L' erreur induite par la moyenne


Lorsqu’on compare plusieurs séries d’observations chiffrées, le calcul de la moyenne peut être un moyen de résumer l’information. Mais il ne faut pas en cacher les dangers lorsque l’on s’intéresse aux relations entre les variables.

Exemple

Données d'enquête brutes

On a interrogé quatre personnes à Mexico, et quatre personnes à Toronto, sur leur âge et le nombre de pizzas achetées dans le mois. Les données brutes de l’enquête sont rassemblées dans le tableau 1.

Le coefficient de corrélation entre l’âge et le nombre de pizzas pour les 8 mesures est négatif (-0.61). Il est également négatif séparément pour Mexico (-0.863) et pour Toronto (-0.905)

Conclusion : les « jeunes » achètent plus de pizza que les « vieux ».

Calculons maintenant les moyennes pour chacune des deux villes (Tableau 2).

Données d'enquête moyennes

Cette fois, il semble que les « jeunes » achètent moins de pizza : la corrélation entre l’âge et le nombre de pizzas est devenue positive (+1) !

Bien entendu, la corrélation calculée sur les données brutes est la plus sûre, car la moyenne mélange tout. Elle efface beaucoup d’informations. Ici, elle a inversé la relation.

Que se passe-t-il si l'on augmente l'échantillon de population?

On dira peut-être que l’échantillon est trop faible. Qu’aurait-on obtenu, si l’échantillon avait été un million de personnes dans chaque ville ?

Si l'on admet que :

  • les gens achètent plus de pizza à Toronto qu'à Mexico (où la tortilla est une sérieuse concurrente),
  • la population de Mexico est plus jeune qu’à Toronto,
  • les jeunes achètent plus souvent des pizzas.

Alors, nous aurions obtenu le même tableau moyen sur un échantillon d’un million de personnes dans chaque ville, donc une corrélation positive entre l’âge et le nombre de pizzas. C’est-à-dire l’inverse de la réalité.

Conclusion

Il est dangereux de calculer des corrélations à partir de moyennes, et c’est d’autant plus inutile que nous disposons des données brutes.

La relation est la seule réalité.
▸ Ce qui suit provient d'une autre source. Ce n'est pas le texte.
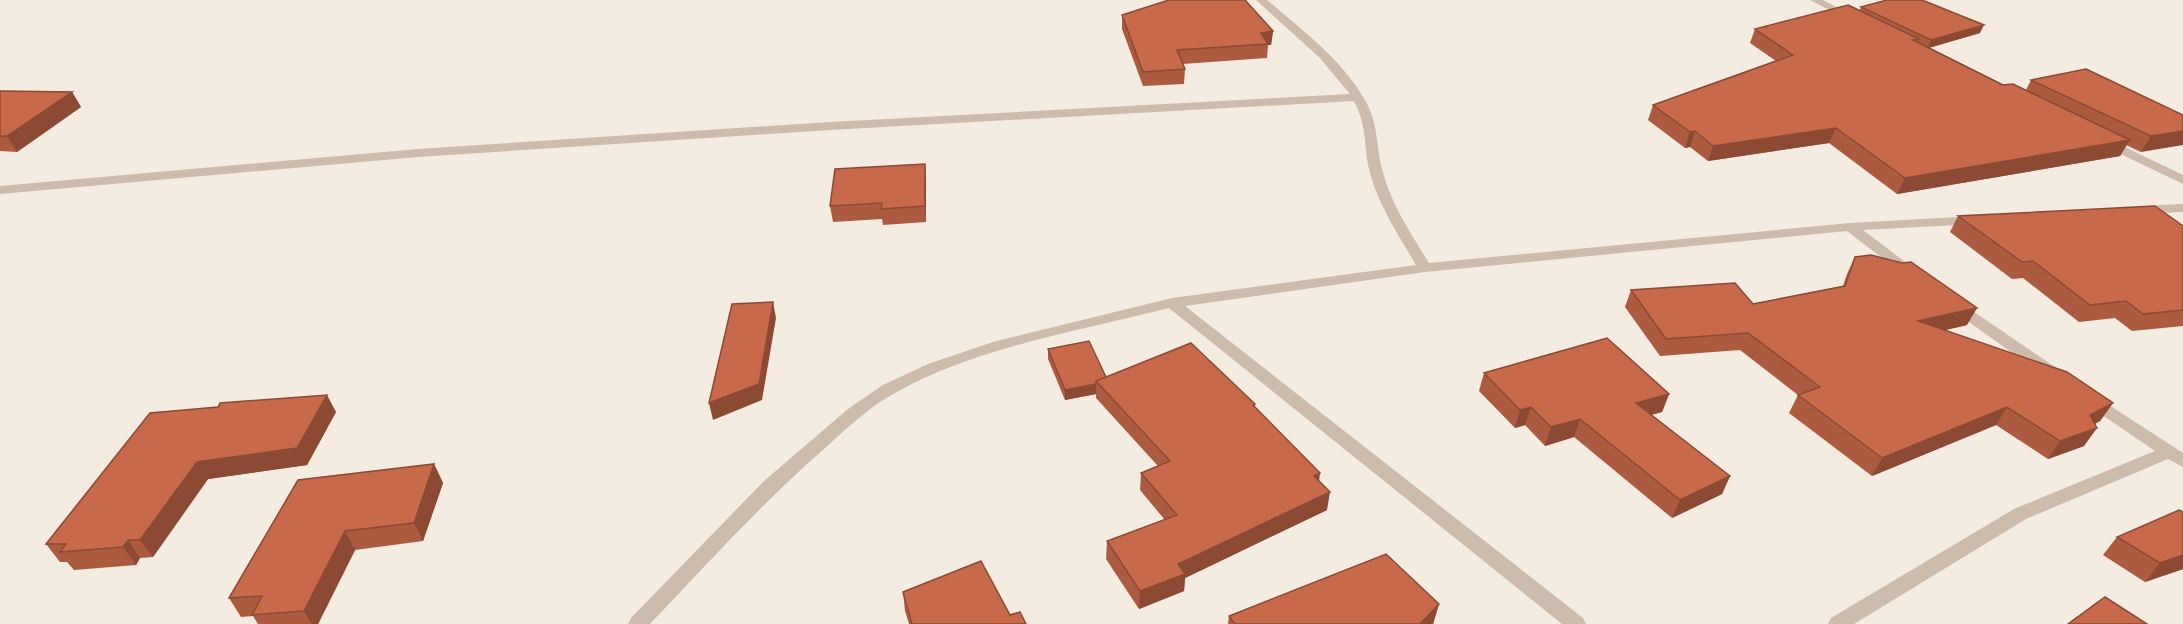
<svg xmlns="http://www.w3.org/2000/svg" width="2183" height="624" font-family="'Titillium Web',sans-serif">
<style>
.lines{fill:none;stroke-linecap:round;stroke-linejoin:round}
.minor{fill:#cdbbac;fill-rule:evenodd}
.wall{fill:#ac5a40}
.shaded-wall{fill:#8c4a34}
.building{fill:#c8694b;stroke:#8c4a34;stroke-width:1.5}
</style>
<rect width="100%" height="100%" fill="#f4ebe1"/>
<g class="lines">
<path class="minor" d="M 1256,0 L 1267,0 C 1303,31 1343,60 1366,102 C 1379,125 1376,149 1383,173 C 1392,206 1412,235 1429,263 L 1850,223 L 1976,216 L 1983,220 L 1976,224 L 1863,230 L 1917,271 L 1919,274 L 1917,277 L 1907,277 L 1847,231 L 1425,272 L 1185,306 L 1583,618 L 1586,624 L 1562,624 L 1169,308 C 1080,331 976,347 895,393 C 869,407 846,429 824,449 C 762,503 707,564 650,624 L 628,624 L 631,618 L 764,481 L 848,409 L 883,385 L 928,364 L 993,342 L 1172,298 L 1416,265 C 1399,236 1379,206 1370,173 C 1363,146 1368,128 1354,101 L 830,130 L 418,157 L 0,194 L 0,186 L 418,149 L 830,122 L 1350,94 L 1319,57 Z
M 1810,0 L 1823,0 L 1855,17 L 1846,19 Z
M 2106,138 L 2183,175 L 2183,184 L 2102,145 L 2100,142 L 2102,139 Z
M 2183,204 L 2183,212 L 2138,214 L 2131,210 L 2138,206 Z
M 1956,301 L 1961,303 L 2058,369 L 2060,373 L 2058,377 L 2046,377 L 1951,309 L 1949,306 Z
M 2092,394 L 2183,453 L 2183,467 L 2168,459 L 2026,519 L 1854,624 L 1828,624 L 1831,618 L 2014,509 L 2155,451 L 2086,404 L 2084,400 L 2086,396 Z"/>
</g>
<path class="wall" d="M 1861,7 L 1980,33 L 1929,48 L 2003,85 L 2026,90 L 2031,80 L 2183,115 L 2141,152 L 2126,145 L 2120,156 L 1897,194 L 1829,143 L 1708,161 L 1690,147 L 1685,148 L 1648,120 L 1653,105 L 1776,61 L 1750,43 L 1755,29 L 1860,10 Z
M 1122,15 L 1273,31 L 1271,45 L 1268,45 L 1267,58 L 1182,64 L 1185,69 L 1184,84 L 1143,86 L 1122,29 Z
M 0,91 L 72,92 L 81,107 L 17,152 L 0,151 Z
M 925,164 L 926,180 L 926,222 L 883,225 L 882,219 L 833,222 L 830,206 Z
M 1958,216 L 2183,226 L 2183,326 L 2132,331 L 2115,318 L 2079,322 L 2023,278 L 2012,279 L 1950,232 Z
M 1855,257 L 1967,325 L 1944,330 L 2113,403 L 2100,421 L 2095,424 L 2084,446 L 2048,459 L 1996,425 L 1872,476 L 1789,413 L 1798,395 L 1740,350 L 1660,356 L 1625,307 L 1631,290 L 1753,304 L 1843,286 L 1847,274 Z
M 1048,349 L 1106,377 L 1255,404 L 1255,407 L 1319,481 L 1327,510 L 1185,578 L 1184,591 L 1139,609 L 1106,559 L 1107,541 L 1165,520 L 1140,490 L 1141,473 L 1158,466 L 1096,398 L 1096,394 L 1065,400 L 1048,359 Z
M 1484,373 L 1669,394 L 1662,412 L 1651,415 L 1730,476 L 1722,494 L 1672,518 L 1574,437 L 1545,446 L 1525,425 L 1515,428 L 1479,391 Z
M 218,407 L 336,412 L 307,465 L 208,479 L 153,557 L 140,558 L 136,565 L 74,570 L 67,562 L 60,562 L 46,544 Z
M 434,464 L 443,483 L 423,541 L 355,550 L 318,624 L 258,624 L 253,616 L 241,617 L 229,598 Z
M 2117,537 L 2183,569 L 2145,582 L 2103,555 Z
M 903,592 L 1010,615 L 1026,624 L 909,624 L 905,611 Z
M 1439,604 L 1433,624 L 1228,624 L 1229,616 Z"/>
<path class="shaded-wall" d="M 1984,25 L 1980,33 L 1928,48 L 1931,40 Z
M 1273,31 L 1271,45 L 1268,45 L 1268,44 L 1261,33 Z
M 72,92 L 81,107 L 17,152 L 7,136 Z
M 1836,128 L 1829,143 L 1708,161 L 1713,146 Z
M 1695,131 L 1690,147 L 1685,148 L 1690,132 Z
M 2183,131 L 2183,145 L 2141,152 L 2151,136 Z
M 2130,140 L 2120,156 L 1897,194 L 1905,178 Z
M 925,164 L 926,180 L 926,222 L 925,206 Z
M 773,302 L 776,318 L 762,400 L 713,420 L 709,403 Z
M 1977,308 L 1967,325 L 1908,339 L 1918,321 Z
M 1096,384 L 1096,394 L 1065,400 L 1065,390 Z
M 1669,394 L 1662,412 L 1629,421 L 1636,403 Z
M 327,395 L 336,412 L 307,465 L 208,479 L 153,557 L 140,540 L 197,462 Z
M 2113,403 L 2100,421 L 2077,433 L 2090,415 Z
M 1531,407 L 1525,425 L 1515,428 L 1520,410 Z
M 2007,407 L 1996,425 L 1872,476 L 1882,458 Z
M 1580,419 L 1574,437 L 1545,446 L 1551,427 Z
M 2097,428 L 2084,446 L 2048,459 L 2060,441 Z
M 434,464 L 443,483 L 423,541 L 414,523 Z
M 1320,473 L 1318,490 L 1314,476 Z
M 1730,476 L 1722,494 L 1672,518 L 1680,500 Z
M 1330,492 L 1327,510 L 1185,578 L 1184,591 L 1139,609 L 1140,591 L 1178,564 Z
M 345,531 L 355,550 L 318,624 L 312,624 L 304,611 Z
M 128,540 L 140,558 L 136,565 L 123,547 Z
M 2183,555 L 2183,569 L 2145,582 L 2160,563 Z
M 1439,604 L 1433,624 L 1420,624 Z"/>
<path class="building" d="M 1169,0 L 1245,0 L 1273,31 L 1261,33 L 1268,44 L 1177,50 L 1185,69 L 1143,72 L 1122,15 Z
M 1887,0 L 1922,0 L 1984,25 L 1931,40 L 1861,7 Z
M 1848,5 L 1919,39 L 1913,40 L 2003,85 L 2013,84 L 2130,140 L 1905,178 L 1836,128 L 1713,146 L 1695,131 L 1690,132 L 1653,105 L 1793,55 L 1755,29 Z
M 2086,69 L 2183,115 L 2183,131 L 2151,136 L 2031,80 Z
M 0,91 L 72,92 L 7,136 L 0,136 Z
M 925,164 L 925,206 L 881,209 L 882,203 L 830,206 L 835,169 Z
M 2155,206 L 2183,226 L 2183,310 L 2143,314 L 2126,301 L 2090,305 L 2033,261 L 2022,262 L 1958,216 Z
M 1871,255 L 1902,263 L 1911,262 L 1977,308 L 1918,321 L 2067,372 L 2113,403 L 2090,415 L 2097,428 L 2060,441 L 2007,407 L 1882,458 L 1798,395 L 1820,387 L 1748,333 L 1666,339 L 1631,290 L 1735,283 L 1753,304 L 1845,286 L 1855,257 Z
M 773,302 L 759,384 L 709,403 L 732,304 Z
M 1607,338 L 1669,394 L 1636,403 L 1730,476 L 1680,500 L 1580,419 L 1551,427 L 1531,407 L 1520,410 L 1484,373 Z
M 1089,341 L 1106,377 L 1096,381 L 1096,384 L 1065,390 L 1048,349 Z
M 1191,343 L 1255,404 L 1253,405 L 1320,473 L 1314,476 L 1330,492 L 1178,564 L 1185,574 L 1140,591 L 1107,541 L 1177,515 L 1141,473 L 1170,461 L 1096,381 Z
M 327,395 L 297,448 L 197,462 L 140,540 L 128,540 L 123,547 L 60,552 L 66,544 L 46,544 L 150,413 L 218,407 L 220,403 Z
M 434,464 L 414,523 L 345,531 L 304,611 L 252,615 L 262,596 L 229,598 L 298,480 Z
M 2179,510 L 2183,512 L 2183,555 L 2160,563 L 2117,537 Z
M 1386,554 L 1439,604 L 1420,624 L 1235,624 L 1229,616 Z
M 981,561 L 1010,615 L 1020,612 L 1026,624 L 912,624 L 903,592 Z
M 2105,597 L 2147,624 L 2068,624 Z"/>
</svg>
La mesure est un intermédiaire pour découvrir les relations. La moyenne des mesures induit souvent une erreur d’analyse des données, dont les conséquences peuvent être fâcheuses en terme de décision.

Un autre exemple d’erreur de jugement

Croissance des plantes

Traçons le graphe des trois variables, rangées par parcelles:

Croissance des plantes selon les parcelles

Et voici les mêmes données dans un autre ordre :

Croissance des plantes selon l'engrais

Selon l'ordre selon lequel sont dessiné les graphes, on peut tirer des conclusions différentes. Comment éviter l'erreur d'interprétation ?

L'iconographie des corrélations : une analyse de données exhaustive

Appliquons l’iconographie des corrélations à notre tableau de données :

Croissance des plantes

L’iconographie des corrélations met en évidence sur un schéma unique la double influence de l’engrais et de la parcelle sur la croissance de la plante.

L’iconographie des corrélations est un outil d’autant plus sûr qu’on travaille directement sur les données brutes, et qu’on dispose de plus de variables. C’est aussi un moyen d’éliminer les « fausses bonnes corrélations ».